MIFTAH
Friday, 29 March. 2024
 
Your Key to Palestine
The Palestinian Initiatives for The Promotoion of Global Dialogue and Democracy
 
 
 

I realized the other day just how influential teachers can be and conversely, how impressionable the young minds they shape actually are. "Mommy, my classmate asked Ustaz [Mr.] Adrian if he was Christian or Muslim," my daughter told me one day. "You know what he said? He said, 'I'm Palestinian.'"

True, my daughter was not sure how that response clearly answered the classmate's question until I better explained it, but I was in total awe and extremely happy that a teacher in a Catholic School had the good sense to spread the message of nationalism and unity to his young protégés rather than divide them by their religion.

This is not to say that religions cannot unite. If understood and applied properly, they can do more than unite – they can move mountains. However, religions are also used as weapons, tools of extortion and a means of dividing peoples in ways extremely difficult to overcome. Israel's exploitation of the Jewish faith is the perfect case in point and it is damaging, not only to the Palestinians who are forced to live under Israel's rule, but also to Jews as well who do not appreciate their faith being held captive by Zionism.

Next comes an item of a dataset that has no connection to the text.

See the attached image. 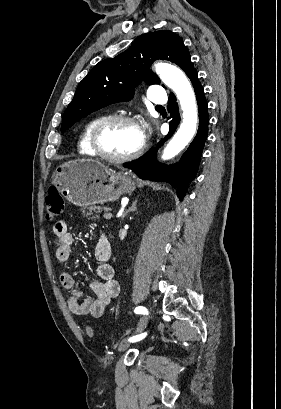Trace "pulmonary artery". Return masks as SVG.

An example of this came up in conversation between myself and my older sister who was forced to deal with tax issues (what American citizen doesn't?) and hired a lawyer to help her wade through the sea of government papers and tax returns needed to file correctly. My sister lives abroad and so does her lawyer, who happened to be an Israeli living in the United States. With a shrewd reputation for success preceding him, my sister did not hesitate to hire him "despite" his nationality. (We Palestinians are hyper-sensitive to the word Israeli). And true to his word, he filed her taxes, cleared up any misunderstandings and set her on the path for next year.

That is not why I bring him up, however. When they exchanged life stories, it turns out he is an Israeli citizen but left Israel over 20 years ago, married a German Catholic woman and refused to get his children Israeli citizenship. According to my sister, he said that as long as Israel is occupying the Palestinians, he did not want to come back to Israel to live. Being Jewish was not problematic for this man. It was that Jewishness in Israel came with a heavy political package he was not willing to carry.

Israel has always exploited Judaism to forward its political goals but never, it seems, like today. The repeated call for the Palestinians to recognize Israel as a Jewish state is not, as Israeli Prime Minister Benjamin Netanyahu claims, simply for the acknowledgement of Jews' rights here. Nor is it void of sinister undertones. It is further consolidation of Israel's claim that Jews are exclusively entitled to Palestine and that any concession to that effect is out of Israeli good will and generosity.

Israel is, by all practical means, already a Jewish state. It was founded on this premise and it is no secret that Jews have the right to "return" to Israel from anywhere around the world simply by the fact of their Jewishness. In Jerusalem, Israeli Jews maintain a steep demographic advantage over the Palestinians so that the city does not appear too "mixed." That naturally knocks Palestinians – Muslims and Christians alike –several rungs down on the ladder of rightfulness to their homeland, not because they are not good citizens, but because they are not Jews.

This is not to say that other religions have not been guilty of exploiting religion to divide rather than unite. But in the Palestinian case – barring those fanatical few who would rather revel in disunity than togetherness - this is something we pride ourselves on. Prime Minister Salam Fayyad, a Muslim, lit Palestine's Christmas tree in the town of Beit Sahour. Late President Yasser Arafat would attend Christmas mass in Bethlehem every year up until he was barred from leaving his Ramallah headquarters by Israeli tanks. In general, Muslims and Christians in Palestine are united by their "Palestinian-ism" rather than divided by their differences in worship, which it must be said, is one of our crowning achievements. The inclusion of all is always better than the exclusion of some.

In Israel, blatant discrimination against other religions is somehow still disguised as "security" and "self-preservation", even as extremist Israelis take to the streets in endorsement of the 39-rabbi decree to ban Jews from selling or renting to Arabs. Settlers fanatically burn mosques and copies of the Quran in West Bank villages and fundamentalist Israelis spit on Christian priests during religious ceremonies in the Old City of Jerusalem.

There are "crazies" in all societies regardless or race or religion. However, what sets Israel apart is the impunity with which these so-called crazies operate. In any civilized country, this behavior would not be tolerated. In Israel it is given a slap on the wrist at best, encouraged at worst. This is because Israel was founded on the basis of Jewish "supremacy" if you will, which in turn creates a virtual spawning ground for such fanaticism and racism.

While many Palestinians harbor fears that Hamas espouses views of Islamic rule over Palestine, it is highly unlikely that this will ever come to fruition for the mere fact that teachers like my daughter's are instilling an education of diversity in unity rather than division in our children. As this education – also historically embodied by the PLO and PA – takes root in generation after generation, nothing will be able to change that tide.